Why is the angle accuracy of air bent parts lower? For example, when bending sheet metal with a V10 lower die, a 0.05mm difference in the distance the upper die presses can result in an angular deviation of 1°, as shown in the table below.
Table: Changes in descent depth corresponding to a 1° angle variation for different die bottom openings and bend angles
| Mold bottom bending/opening angle | 30° | 45° | 60° | 75° | 90° | 105° | 120° | 135° | 150° | 165° |
| 4 | 0.17 | 0.07 | 0.04 | 0.03 | 0.02 | 0.02 | 0.02 | 0.01 | 0.01 | 0.01 |
| 6 | 0.26 | 0.11 | 0.07 | 0.05 | 0.04 | 0.03 | 0.03 | 0.03 | 0.03 | 0.03 |
| 8 | 0.36 | 0.14 | 0.08 | 0.06 | 0.05 | 0.04 | 0.04 | 0.03 | 0.03 | 0.03 |
| 9 | 0.41 | 0.16 | 0.09 | 0.07 | 0.05 | 0.05 | 0.05 | 0.04 | 0.03 | 0.03 |
| 10 | 0.45 | 0.18 | 0.10 | 0.08 | 0.05 | 0.05 | 0.05 | 0.05 | 0.05 | 0.04 |
| 12 | 0.54 | 0.22 | 0.13 | 0.08 | 0.07 | 0.05 | 0.05 | 0.05 | 0.05 | 0.05 |
| 14 | 0.61 | 0.24 | 0.15 | 0.10 | 0.08 | 0.07 | 0.06 | 0.06 | 0.06 | 0.06 |
| 15 | 0.66 | 0.26 | 0.16 | 0.11 | 0.08 | 0.08 | 0.07 | 0.07 | 0.07 | 0.06 |
| 16 | 0.71 | 0.28 | 0.16 | 0.12 | 0.09 | 0.08 | 0.07 | 0.07 | 0.07 | 0.07 |
| 18 | 0.81 | 0.32 | 0.19 | 0.13 | 0.11 | 0.09 | 0.08 | 0.08 | 0.07 | 0.07 |
| 20 | 0.90 | 0.36 | 0.21 | 0.15 | 0.11 | 0.10 | 0.09 | 0.09 | 0.09 | 0.08 |
| 22 | 1.00 | 0.40 | 0.23 | 0.16 | 0.13 | 0.11 | 0.10 | 0.09 | 0.09 | 0.09 |
| 24 | 1.09 | 0.44 | 0.25 | 0.17 | 0.14 | 0.11 | 0.10 | 0.10 | 0.10 | 0.10 |
At present, the Y-axis accuracy of press brakes can generally reach 0.01mm, so the angle deviation should not be too severe.

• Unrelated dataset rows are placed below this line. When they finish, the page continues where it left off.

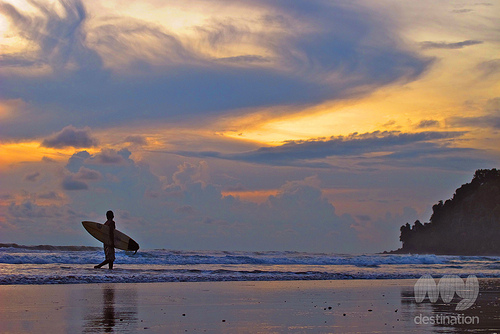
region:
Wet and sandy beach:
[3, 286, 410, 328]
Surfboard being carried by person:
[82, 217, 142, 249]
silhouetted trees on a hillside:
[393, 215, 424, 247]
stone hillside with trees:
[400, 182, 480, 250]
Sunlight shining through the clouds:
[220, 107, 442, 144]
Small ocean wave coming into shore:
[9, 252, 445, 265]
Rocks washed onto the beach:
[179, 308, 229, 323]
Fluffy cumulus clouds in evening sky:
[162, 158, 353, 251]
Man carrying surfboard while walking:
[81, 207, 141, 270]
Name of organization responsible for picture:
[398, 264, 483, 326]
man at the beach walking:
[86, 190, 146, 280]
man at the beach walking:
[66, 190, 173, 305]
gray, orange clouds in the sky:
[42, 87, 385, 250]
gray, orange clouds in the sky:
[46, 113, 255, 205]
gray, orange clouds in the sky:
[253, 103, 373, 233]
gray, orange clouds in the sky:
[108, 48, 348, 187]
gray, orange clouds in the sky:
[152, 107, 347, 297]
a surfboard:
[77, 216, 103, 242]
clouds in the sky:
[75, 27, 253, 135]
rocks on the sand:
[315, 284, 370, 323]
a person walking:
[93, 202, 130, 269]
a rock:
[426, 178, 498, 257]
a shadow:
[97, 281, 127, 321]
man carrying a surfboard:
[77, 205, 137, 251]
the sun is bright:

But can sheet metal thickness be guaranteed to be perfectly consistent?
If a 1.5 mm thick sheet varies by 10% in thickness, this represents a difference of 0.15 mm, equivalent to a difference of 0.15 mm in the distance between the upper and lower dies, resulting in an angular deviation of approximately 3°.
Likewise, a 10% change in the strain hardening characteristics of sheet metal can cause about a 1.5° change in the bending angle. The impact of sheet metal thickness and strain hardening on the bending angle during air bending is shown in Figure 6.
This is where bending machines differ from metal cutting machine tools. With metal cutting machines, regardless of the size differences between the raw parts, the final accuracy of the machined parts can be guaranteed as long as the machine tool is sufficiently precise.
However, this is not the case with the common practice of air bending in press brakes; It's not a question of the machine's inherent precision.